正確に言えば、TPOによって悪い割合は変化しますが、ただし、大前提としてコミュニケーションにおいて一方的に悪くなる側がいるというのもおかしな話です。
これは何も性善説や性悪説という話ではなくて、相手の話していることを「聞き取り」「解釈」し、「判断」する能力があるかどうか、なのです。
そこで、「自分にはそんな能力がない」と言う人がいたら、それは弱さを売りにしすぎです。
「人は弱く、他の人と協力しあって生きていかなければならない生き物です」という類いの説教とは違う種類の弱さです。
というのも、他の人と協力しあうためには、自分も相手に何かを与えなきゃ「協力しあう」にはなりません。
与えるのがお金であれば「サービス」になりますし、他の人ができないことや苦手なことを肩代わりするのなら「協業」になるでしょう。
仕事であってもなくても、これが協力というものです。
でも、一方的に弱さを売りにして、頼ってばかりいるのは、相手を利用しているだけです。

つまり、「騙された」と言う人って、その分、誰かを利用し続けた人が、別の誰かに利用されたということでもあるのです。

ぼくも誰かに利用されたという経験はあります。
むしろ、山ほどあります。
仕事で言えば、ヒアリングや初回ミーティングまでして、そのまま相手がいなくなる、ということもありました(初回ミーティングにはコーチングやカウンセリングまで含まれているので、この場合は費用を頂戴しますが、それでも微々たるものです)。
事務所に勤務していたときは、当時の社長案件でロゴまで作らされて、そのままバックれられるということもありました(今でも覚えていますが、年末の忙しい時期です。しかも、当時の社長はぼくらに謝罪もしませんでした)。
これが友人であれば、相談だけして、言いたいことだけ言って、ケロっといなくなるなどです。
情報だけ引き出していく、というのはけっこう多いパターンです。
仕事であってもなくても、ぼくのコストがかかっているのです。
これをちゃんとわかっている人って、やっぱり今の日本には少ないです。
けれど、相手のコストがちゃんとわかっている人って、ちゃんと仕事になるんですよね。

ぼくは20代の頃、写真家としてめちゃくちゃな数の展示をしていました。
そのほとんどに来てくれた友人がいるのですが、やっぱりね、そういう人ってちゃんとした仕事を与えてくれたり、ちゃんとした人を紹介してくれるんです。
だから、ぼくはその人の仕事って、誰の仕事よりも優先させます。
全人生をかけていると言ったら大げさだけど、家族ごと面倒をみるつもりです(頼りない自分だけど)。

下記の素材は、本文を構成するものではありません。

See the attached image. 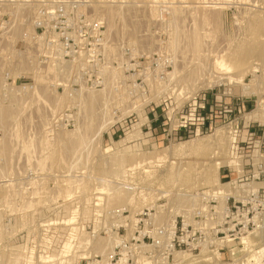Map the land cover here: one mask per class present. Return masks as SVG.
I'll list each match as a JSON object with an SVG mask.
<instances>
[{
    "label": "rangeland",
    "instance_id": "rangeland-1",
    "mask_svg": "<svg viewBox=\"0 0 264 264\" xmlns=\"http://www.w3.org/2000/svg\"><path fill=\"white\" fill-rule=\"evenodd\" d=\"M67 2L96 64L36 29ZM0 264H264V0H0Z\"/></svg>",
    "mask_w": 264,
    "mask_h": 264
},
{
    "label": "built area",
    "instance_id": "built-area-1",
    "mask_svg": "<svg viewBox=\"0 0 264 264\" xmlns=\"http://www.w3.org/2000/svg\"><path fill=\"white\" fill-rule=\"evenodd\" d=\"M79 7L76 2H67L41 8L36 29L43 32L45 38L46 36L51 38L48 37L52 46L58 43L67 58L79 59L84 66L96 64L99 61V39L102 37L103 27L98 20H91L82 14ZM206 105L204 103L198 105L195 102L188 109L189 115L202 122L201 127L207 119V111L210 113L214 111V108ZM183 118L186 119V116L183 115ZM194 119L193 121L196 122ZM194 125L187 124L186 120L182 121L177 131L179 134L181 132L192 134L193 131L189 127ZM199 130L200 127L196 128V131Z\"/></svg>",
    "mask_w": 264,
    "mask_h": 264
},
{
    "label": "bare ground",
    "instance_id": "bare-ground-1",
    "mask_svg": "<svg viewBox=\"0 0 264 264\" xmlns=\"http://www.w3.org/2000/svg\"><path fill=\"white\" fill-rule=\"evenodd\" d=\"M217 59V58H216ZM217 62L218 61H215L214 63L212 62V65L214 66L215 64H217ZM100 93V92H99ZM126 95V94H125ZM249 95V94H248ZM123 105V104H122ZM122 109V108H121ZM132 109V108H131ZM127 110V109H126ZM125 110V111H126ZM112 120V119H111ZM110 120V121H111ZM119 120V119H118ZM220 133V132H219ZM216 135V134H215ZM213 136V135H212ZM211 136V137H212ZM216 140H218V139H216ZM209 142V141H208ZM216 142H219V141H216ZM213 143H215V142H213ZM187 146L189 145V142L186 144ZM212 145V144H211ZM215 145H216V143H215ZM173 146V145H172ZM209 146V145H208ZM133 147H135V146H133ZM186 147V146H185ZM201 147H204V144H202L201 143V141H200V139H199V141H192V143L190 142V145H189V149H193V151H195V149H197V148H201ZM210 147H212V146H210ZM140 148V147H139ZM168 148V147H167ZM172 148V147H171ZM203 149V148H202ZM205 149H207V148H205ZM129 150V149H128ZM166 150H168V149H166ZM187 150H188V148H187ZM174 151V150H173ZM172 151V152H173ZM186 151V150H185ZM198 151V150H197ZM192 152V151H191ZM189 154V153H188ZM171 155V154H170ZM122 158V157H121ZM256 161V160H255ZM223 162V161H222ZM258 162V161H257ZM226 162H224V164H225ZM255 166V165H254ZM215 167V169L216 170H218L219 169V167L220 166H217V165H215L214 166ZM226 167V166H225ZM8 179V178H7ZM230 184H228L227 185V187L229 186ZM232 185H233V183H232ZM224 186H226V185H224ZM232 188V187H231ZM236 189H237V187H235ZM235 188L233 189V190H235ZM239 188V187H238ZM227 189V188H226ZM228 190V189H227ZM240 190V189H239ZM226 192V191H225ZM231 192V191H230ZM235 192H236V190H235ZM255 192V191H254ZM224 193V192H223ZM236 193H238V191L236 192ZM232 194H234V192L232 193ZM168 194L166 193H162V196H167ZM235 195V194H234ZM228 196H230V194L228 193V194H226L225 195V197H223V199L222 200H219L220 202L222 201V204H224V202H226L227 201V197ZM222 198V197H221ZM219 202V204H221ZM154 207V206H153ZM224 207V206H223ZM220 208V207H219ZM151 209V208H150ZM159 209H160V207H159ZM221 209V208H220ZM219 211H222V209L221 210H219ZM175 224V223H174ZM173 224V229H175V225ZM171 229V228H170ZM165 232V231H164ZM171 233H174V232H171ZM111 235V234H110ZM170 239V238H169ZM115 242V241H114ZM118 242V241H117ZM99 244V243H98ZM104 244V243H103ZM143 246V245H142ZM146 247V246H145ZM148 247V246H147ZM100 248V247H99ZM103 249V248H102ZM142 250V249H141ZM146 251V250H145ZM142 252H144V251H142ZM141 254V253H140ZM176 255H178V254H176ZM180 255V254H179ZM183 255V254H182ZM141 257V256H140ZM178 257H180V256H178ZM177 258V257H176ZM183 259H180V261H182ZM177 261H178V259H177ZM184 261V260H183ZM180 263V262H179Z\"/></svg>",
    "mask_w": 264,
    "mask_h": 264
}]
</instances>
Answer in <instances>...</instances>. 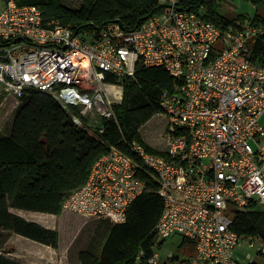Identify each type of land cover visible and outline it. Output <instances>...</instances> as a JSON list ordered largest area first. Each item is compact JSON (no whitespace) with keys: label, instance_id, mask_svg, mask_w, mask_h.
<instances>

そういう人がいるって、やっぱりね、自分もちゃんとしようと思います。
色んな人に利用されてきたけれど、騙されたというような経験がないのは、相手の話をちゃんと聞いて、解釈して、自分にとっての最悪な状況を元に判断して行動しているからだと思うんです。
その経験をいつもすることで、ちょっとずつこの能力の精度が高まるのです。
ぼくも、強さを手に入れたとはまだまだ言えないですが、弱いままでいいとは思わないです。
強くないと、誰かに協力するなんてできないんです。
助けたい人がいるから強くなるとは格好つけすぎだと思うので、「一緒に遊びたい人がいるから強くなる」、そういうことでいいんじゃないでしょうか。